Both Tarantini and Tomii emphasized the importance of including quality-of-life endpoints in future studies of these patients.
“The next step isn’t more revascularization—it’s better selection, better timing, and better alignment with what patients actually need,” Tarantini concluded.
Yael L. Maxwell is Senior Medical Journalist for TCTMD and Section Editor of TCTMD's Fellows Forum. She served as the inaugural…
Read Full BioSources
Tomii D, Lanz J, Thiele H, et al. Obstructive coronary artery disease and health status in transcatheter aortic valve replacement: a post hoc analysis of the SCOPE I randomized clinical trial. JAMA Network Open. 2025;8(12):e2547111.

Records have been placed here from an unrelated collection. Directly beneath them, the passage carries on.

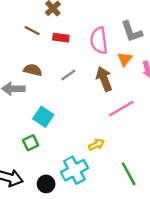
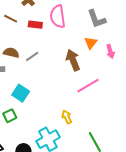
pink semicircle: (99, 41) -> (58, 16), moved
gray line: (68, 75) -> (32, 56), moved
yellow arrow: (96, 145) -> (67, 117), turned -88

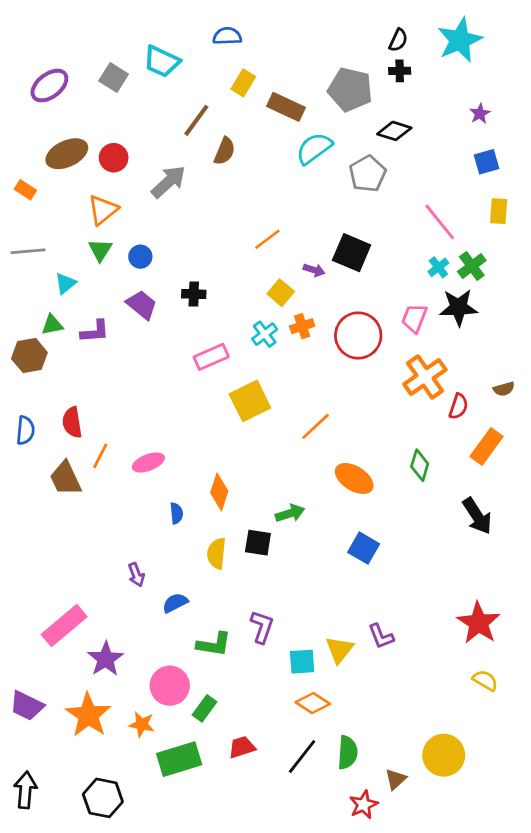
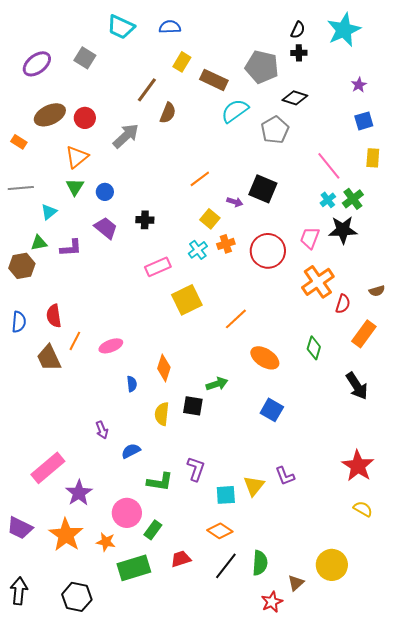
cyan trapezoid: (162, 61) -> (121, 27), moved
orange diamond: (313, 703) -> (220, 531), moved

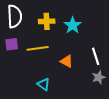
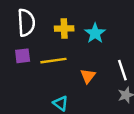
orange triangle: (67, 61) -> (88, 76), turned 40

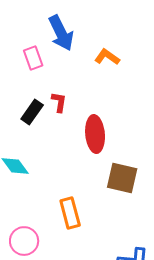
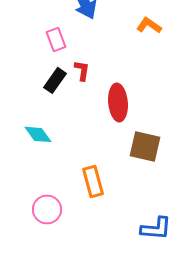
orange L-shape: (107, 57) -> (149, 25), moved
pink rectangle: (33, 58) -> (56, 39), moved

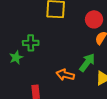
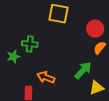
orange arrow: (65, 75) -> (46, 77), moved

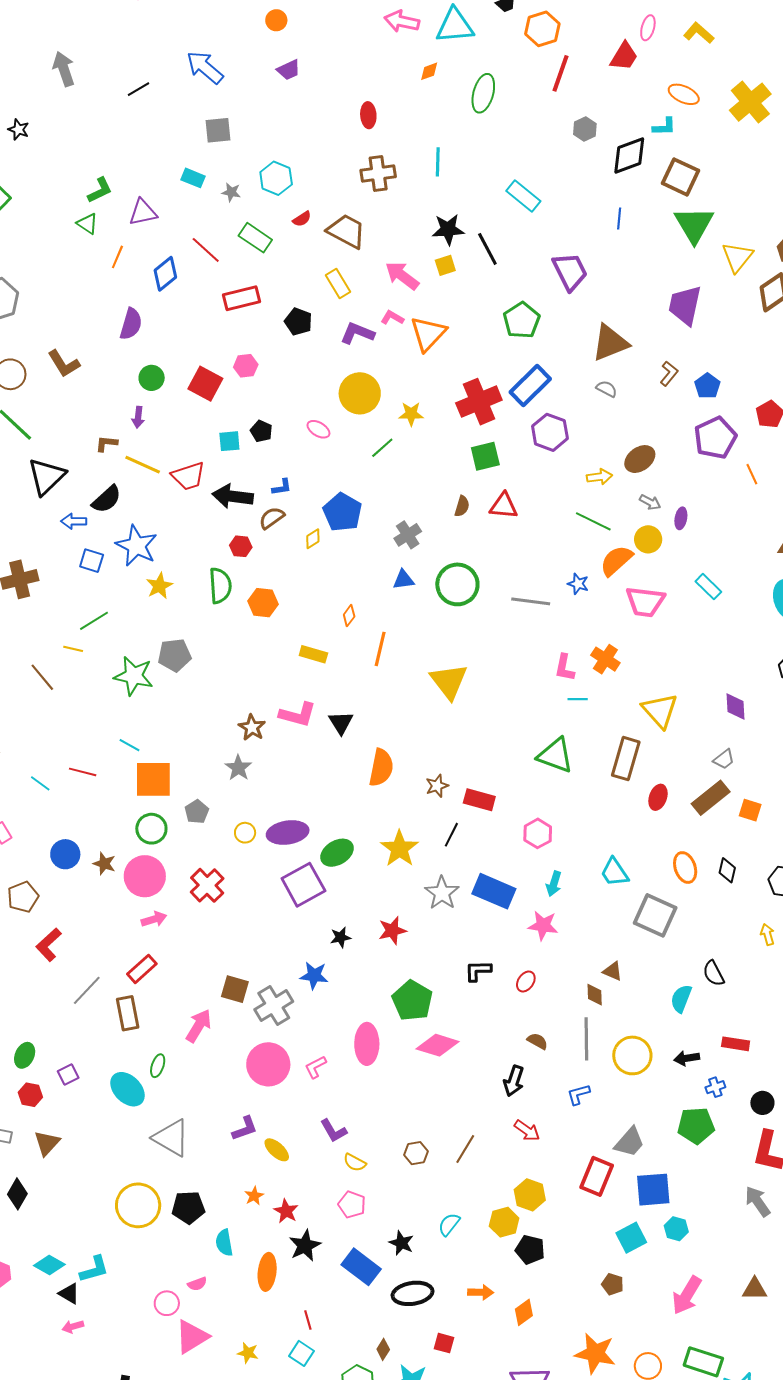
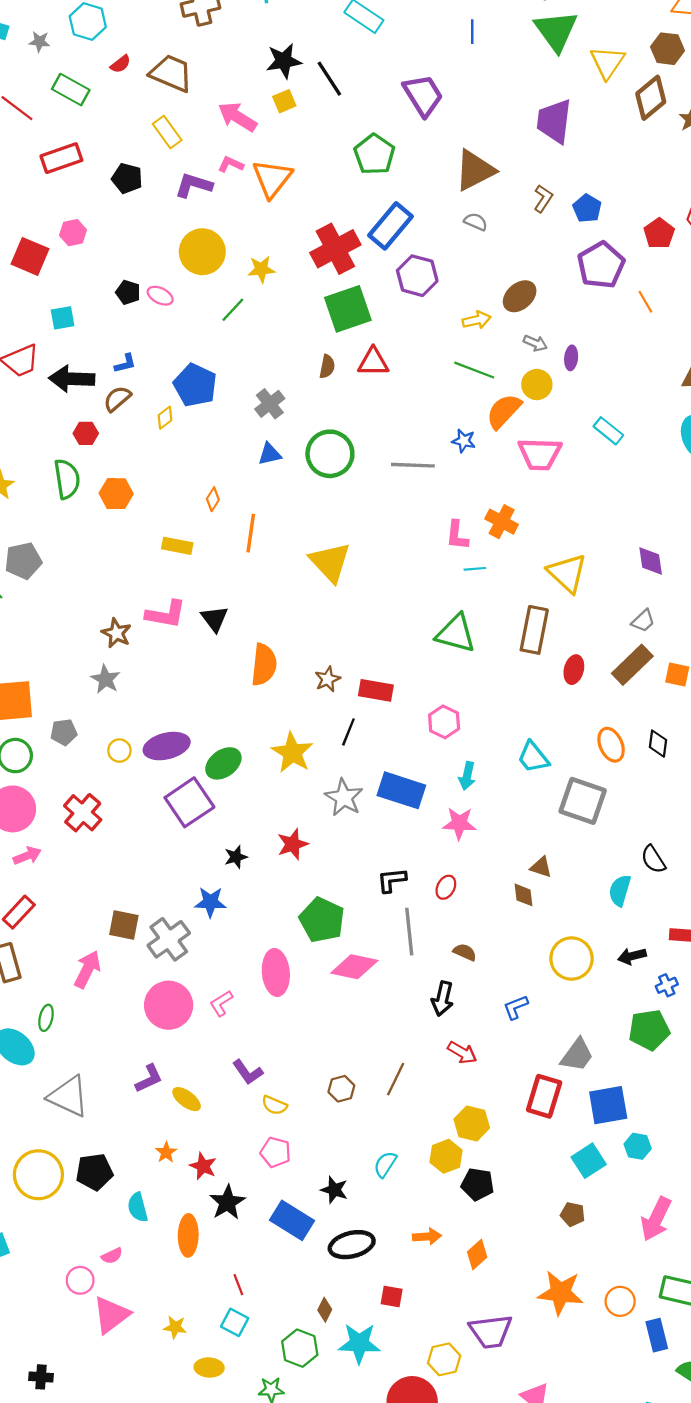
black pentagon: (261, 431) -> (128, 292), moved
green square: (485, 456) -> (348, 309), size x1.4
gray pentagon: (197, 812) -> (64, 732), turned 30
gray line: (586, 1039) -> (409, 932), moved

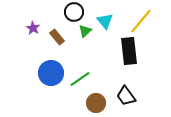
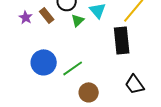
brown rectangle: (57, 37) -> (47, 15), moved
black trapezoid: (126, 96) -> (135, 84), moved

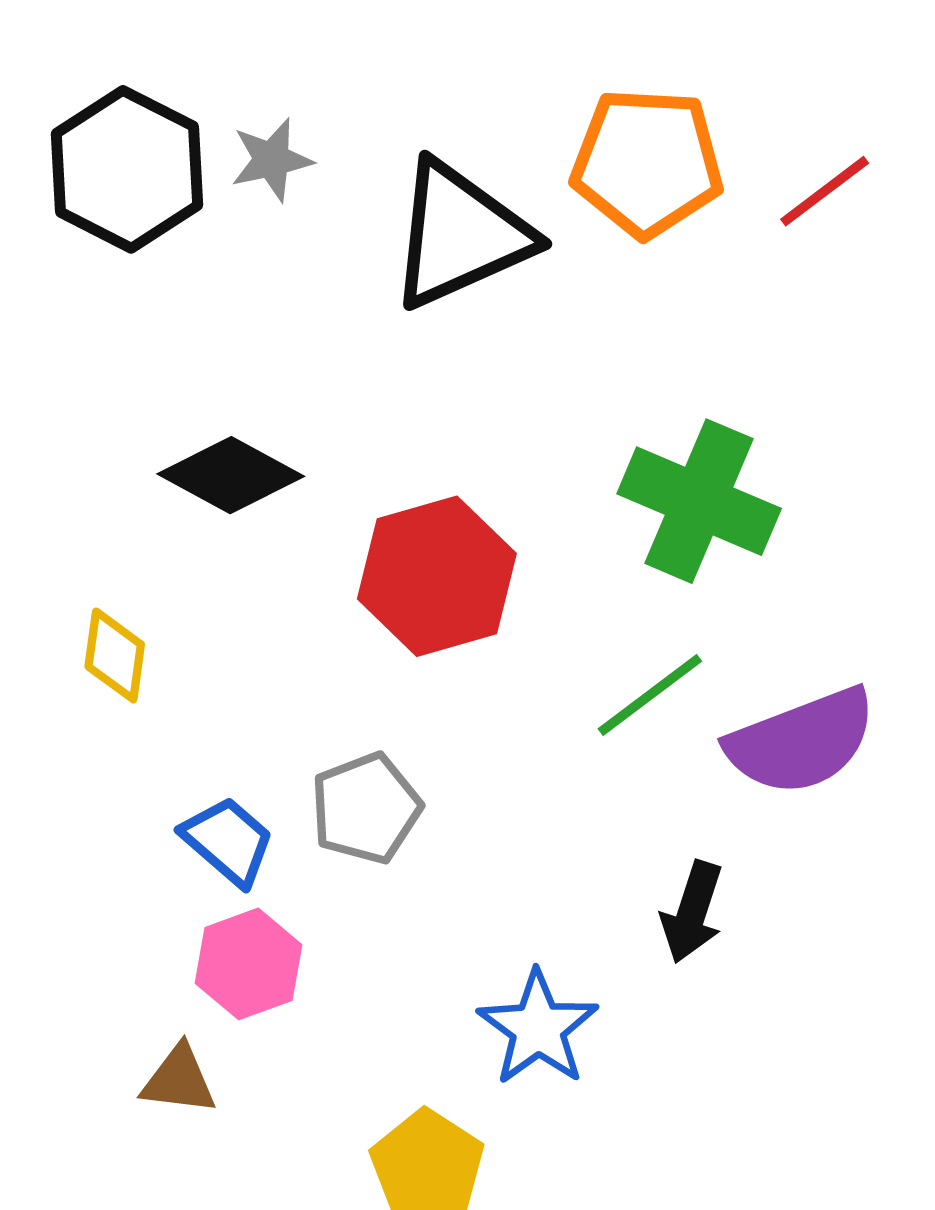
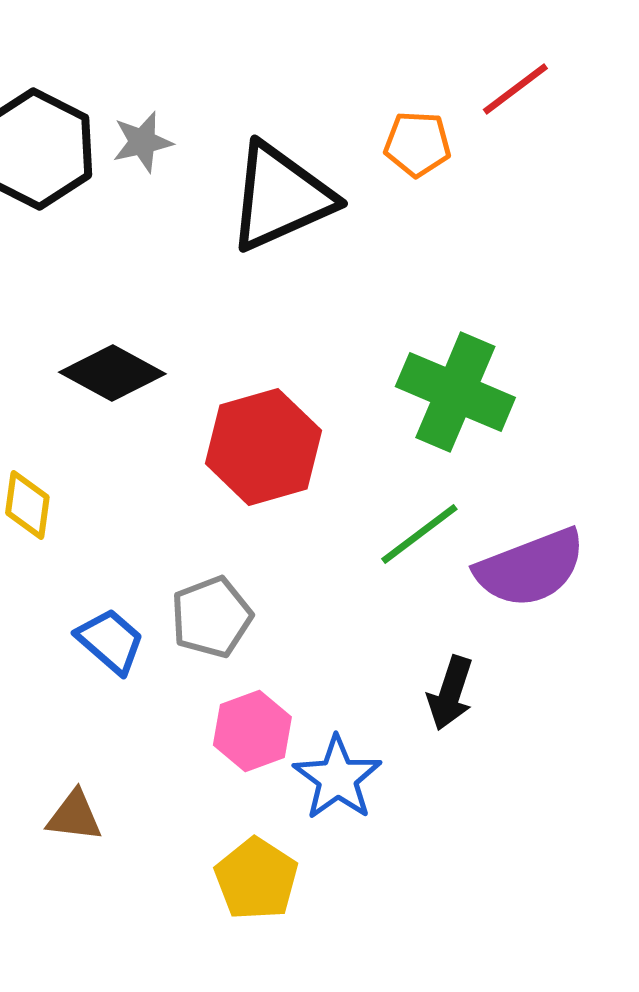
orange pentagon: (647, 163) -> (417, 144), size x0.6
red line: (825, 191) -> (515, 89), moved
pink hexagon: (248, 964) -> (252, 731), moved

Warner E, Puri R. Scoping out concomitant coronary artery disease management in transcatheter aortic valve replacement recipients. JAMA Network Open. 2025;8(12):e2547055.
Disclosures
- The primary randomized clinical trial on which this secondary analysis is based, SCOPE I, was an investigator-initiated trial funded by Boston Scientific.
- Puri reports receiving speaker honoraria, serving as a proctor, and serving on advisory boards for Abbott, Medtronic, and Anteris outside the submitted work.
- Tomii, Warner, and Tarantini report no relevant conflicts of interest.